Fue la acción más difícil de mi vida. Latente en mí, supongo, estaba siempre la creencia de que la escritura era más grande que otras cosas, o que al menos probaría ser más grande al final. Llámalo una ilusión si quieres, pero en mi interior era una insistencia de que hagamos lo que hagamos, las cosas que fueron dichas, los amaneceres, las ciudades, las vidas, todo ello tenía que estar unido, vuelto páginas, o estaba en peligro de no existir, de nunca estar ocurriendo. Llega un momento cuando te das cuenta que todo es un sueño, y que sólo aquellas cosas preservadas en la escritura tienen alguna posibilidad de ser reales.
Del difícil negocio actual de la escritura conocí muy poco.
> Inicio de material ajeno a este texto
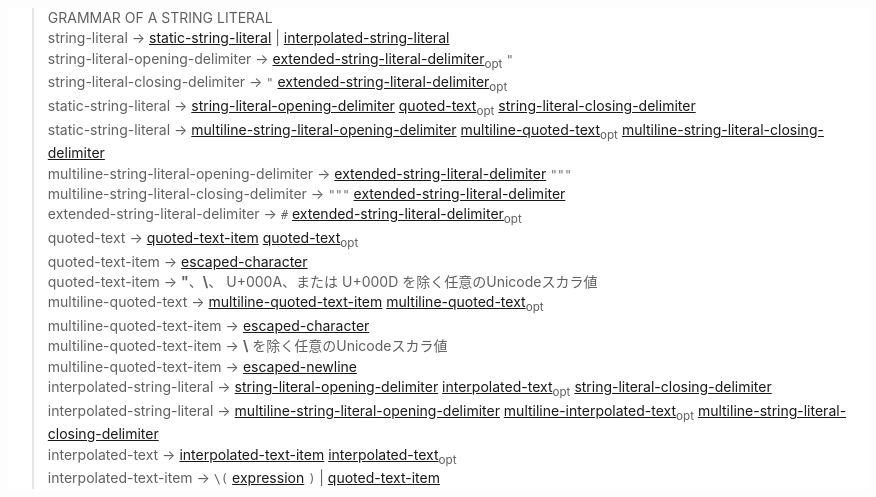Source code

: > GRAMMAR OF A STRING LITERAL  
> string-literal → [static-string-literal](https://docs.swift.org/swift-book/ReferenceManual/LexicalStructure.html#grammar_static-string-literal) \| [interpolated-string-literal](https://docs.swift.org/swift-book/ReferenceManual/LexicalStructure.html#grammar_interpolated-string-literal)  
> string-literal-opening-delimiter → [extended-string-literal-delimiter](https://docs.swift.org/swift-book/ReferenceManual/LexicalStructure.html#grammar_extended-string-literal-delimiter)<sub>opt</sub> `"`  
> string-literal-closing-delimiter → `"` [extended-string-literal-delimiter](https://docs.swift.org/swift-book/ReferenceManual/LexicalStructure.html#grammar_extended-string-literal-delimiter)<sub>opt</sub>  
> static-string-literal → [string-literal-opening-delimiter](https://docs.swift.org/swift-book/ReferenceManual/LexicalStructure.html#grammar_string-literal-opening-delimiter) [quoted-text](https://docs.swift.org/swift-book/ReferenceManual/LexicalStructure.html#grammar_quoted-text)<sub>opt</sub> [string-literal-closing-delimiter](https://docs.swift.org/swift-book/ReferenceManual/LexicalStructure.html#grammar_string-literal-closing-delimiter)  
> static-string-literal → [multiline-string-literal-opening-delimiter](https://docs.swift.org/swift-book/ReferenceManual/LexicalStructure.html#grammar_multiline-string-literal-opening-delimiter) [multiline-quoted-text](https://docs.swift.org/swift-book/ReferenceManual/LexicalStructure.html#grammar_multiline-quoted-text)<sub>opt</sub> [multiline-string-literal-closing-delimiter](https://docs.swift.org/swift-book/ReferenceManual/LexicalStructure.html#grammar_multiline-string-literal-closing-delimiter)  
> multiline-string-literal-opening-delimiter → [extended-string-literal-delimiter](https://docs.swift.org/swift-book/ReferenceManual/LexicalStructure.html#grammar_extended-string-literal-delimiter) `"""`  
> multiline-string-literal-closing-delimiter → `"""` [extended-string-literal-delimiter](https://docs.swift.org/swift-book/ReferenceManual/LexicalStructure.html#grammar_extended-string-literal-delimiter)  
> extended-string-literal-delimiter → `#` [extended-string-literal-delimiter](https://docs.swift.org/swift-book/ReferenceManual/LexicalStructure.html#grammar_extended-string-literal-delimiter)<sub>opt</sub>  
> quoted-text → [quoted-text-item](https://docs.swift.org/swift-book/ReferenceManual/LexicalStructure.html#grammar_quoted-text-item) [quoted-text](https://docs.swift.org/swift-book/ReferenceManual/LexicalStructure.html#grammar_quoted-text)<sub>opt</sub>  
> quoted-text-item → [escaped-character](https://docs.swift.org/swift-book/ReferenceManual/LexicalStructure.html#grammar_escaped-character)  
> quoted-text-item → **"**、**\\**、 U+000A、または U+000D を除く任意のUnicodeスカラ値  
> multiline-quoted-text → [multiline-quoted-text-item](https://docs.swift.org/swift-book/ReferenceManual/LexicalStructure.html#grammar_multiline-quoted-text-item) [multiline-quoted-text](https://docs.swift.org/swift-book/ReferenceManual/LexicalStructure.html#grammar_multiline-quoted-text)<sub>opt</sub>  
> multiline-quoted-text-item → [escaped-character](https://docs.swift.org/swift-book/ReferenceManual/LexicalStructure.html#grammar_escaped-character)  
> multiline-quoted-text-item → **\\** を除く任意のUnicodeスカラ値  
> multiline-quoted-text-item → [escaped-newline](https://docs.swift.org/swift-book/ReferenceManual/LexicalStructure.html#grammar_escaped-newline)  
> interpolated-string-literal → [string-literal-opening-delimiter](https://docs.swift.org/swift-book/ReferenceManual/LexicalStructure.html#grammar_string-literal-opening-delimiter) [interpolated-text](https://docs.swift.org/swift-book/ReferenceManual/LexicalStructure.html#grammar_interpolated-text)<sub>opt</sub> [string-literal-closing-delimiter](https://docs.swift.org/swift-book/ReferenceManual/LexicalStructure.html#grammar_string-literal-closing-delimiter)  
> interpolated-string-literal → [multiline-string-literal-opening-delimiter](https://docs.swift.org/swift-book/ReferenceManual/LexicalStructure.html#grammar_multiline-string-literal-opening-delimiter) [multiline-interpolated-text](https://docs.swift.org/swift-book/ReferenceManual/LexicalStructure.html#grammar_multiline-interpolated-text)<sub>opt</sub> [multiline-string-literal-closing-delimiter](https://docs.swift.org/swift-book/ReferenceManual/LexicalStructure.html#grammar_multiline-string-literal-closing-delimiter)  
> interpolated-text → [interpolated-text-item](https://docs.swift.org/swift-book/ReferenceManual/LexicalStructure.html#grammar_interpolated-text-item) [interpolated-text](https://docs.swift.org/swift-book/ReferenceManual/LexicalStructure.html#grammar_interpolated-text)<sub>opt</sub>  
> interpolated-text-item → `\(` [expression](https://docs.swift.org/swift-book/ReferenceManual/Expressions.html#grammar_expression) `)` \| [quoted-text-item](https://docs.swift.org/swift-book/ReferenceManual/LexicalStructure.html#grammar_quoted-text-item)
El primer libro había sido un regalo. Extrañé terriblemente la vida activa, y después de una larga lucha un segundo libro se completó. Fue un fracaso. Jean Stafford, uno de los jueces de un concurso para el que rutinariamente había sido presentado, abandonó el manuscrito en un avión. El libro no tenía sentido para ella, dijo. Pero no había vuelta atrás.
Juego y Distracción fue publicado seis años después. Ése, también, no vendió. Unos cuantos miles de copias, eso fue todo. Sin embargo, permaneció circulando, y lentamente, uno por uno, los editores extranjeros lo compraron. Finalmente, la Modern Library.
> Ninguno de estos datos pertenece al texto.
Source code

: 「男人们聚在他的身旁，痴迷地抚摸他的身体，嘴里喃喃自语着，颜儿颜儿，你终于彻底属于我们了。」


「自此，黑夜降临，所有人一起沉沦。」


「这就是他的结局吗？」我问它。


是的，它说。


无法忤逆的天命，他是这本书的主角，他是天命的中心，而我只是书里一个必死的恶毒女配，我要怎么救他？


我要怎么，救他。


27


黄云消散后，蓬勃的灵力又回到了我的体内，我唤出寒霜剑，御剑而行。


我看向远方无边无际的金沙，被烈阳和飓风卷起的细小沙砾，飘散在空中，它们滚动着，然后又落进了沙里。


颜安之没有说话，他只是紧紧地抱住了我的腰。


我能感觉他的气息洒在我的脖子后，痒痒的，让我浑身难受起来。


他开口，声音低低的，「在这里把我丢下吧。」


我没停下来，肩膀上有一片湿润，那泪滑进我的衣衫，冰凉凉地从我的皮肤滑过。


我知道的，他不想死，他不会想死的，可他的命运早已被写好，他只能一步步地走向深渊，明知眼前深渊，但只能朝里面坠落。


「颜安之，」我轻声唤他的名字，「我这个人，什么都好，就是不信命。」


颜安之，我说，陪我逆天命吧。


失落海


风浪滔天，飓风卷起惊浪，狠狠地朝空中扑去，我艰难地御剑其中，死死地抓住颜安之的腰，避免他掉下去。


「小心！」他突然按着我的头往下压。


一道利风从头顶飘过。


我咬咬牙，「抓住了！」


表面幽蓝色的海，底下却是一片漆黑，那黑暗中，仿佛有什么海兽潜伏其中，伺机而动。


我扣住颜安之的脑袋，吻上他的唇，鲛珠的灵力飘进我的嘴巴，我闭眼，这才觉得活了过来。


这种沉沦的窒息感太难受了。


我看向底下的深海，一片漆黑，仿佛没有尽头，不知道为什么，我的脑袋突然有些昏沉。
“La utilidad de la literatura, escribió Emerson, es permitimos una plataforma de donde podamos tener una visión de nuestra vida actual, un apoyo en el cual podamos movernos”. Quizás esto sea cierto, pero yo declaro algo más arriesgado. La literatura es el río de la civilización, es el Tigris y el Nilo. Aquellos que lo siguen, y me inclino a decir sólo aquellos, desdeñan las glorias.
A través de los años he sido escritor por una sucesión de motivos. Al principio, como he dicho, escribí para ser admirado, aún sin saberlo. Una vez decidido a ser un escritor, escribí esperando aceptación, aprobación.
Cuando le preguntaron a Gertrude Stein porque escribía, respondió: “Por alabanzas”. Lorca dijo que él escribía para ser amado. Faulkner dijo que un escritor escribía por gloria. Yo puedo a veces estar escribiendo por esas razo-nes, difícil saberlo. En general, escribo porque veo el mundo de tal manera que no hay diálogo o series de ellos que puedan empezar a describirlo, no hay libro que pueda reproducirlo completamente, aunque los más grandes libros estremezcan en su intento.
Un gran libro puede ser un accidente, pero uno bueno es una posibilidad, y es pensando en ése el porqué uno escribe. En corto, para lograrlo. El resto se encarga sólo, y tanta alabanza es dada a cosas insignificantes que difícilmente tenga algún sentido estar esforzándose por ella.
Al final, escribir es como una cárcel, una isla de la que nunca serás liberado pero que es una especie de paraíso: la soledad, los pensamientos, el increíble regocijo de ir poniendo dentro de las palabras la esencia de lo que comprendes por el momento y lo que quieres creer con todo tu corazón.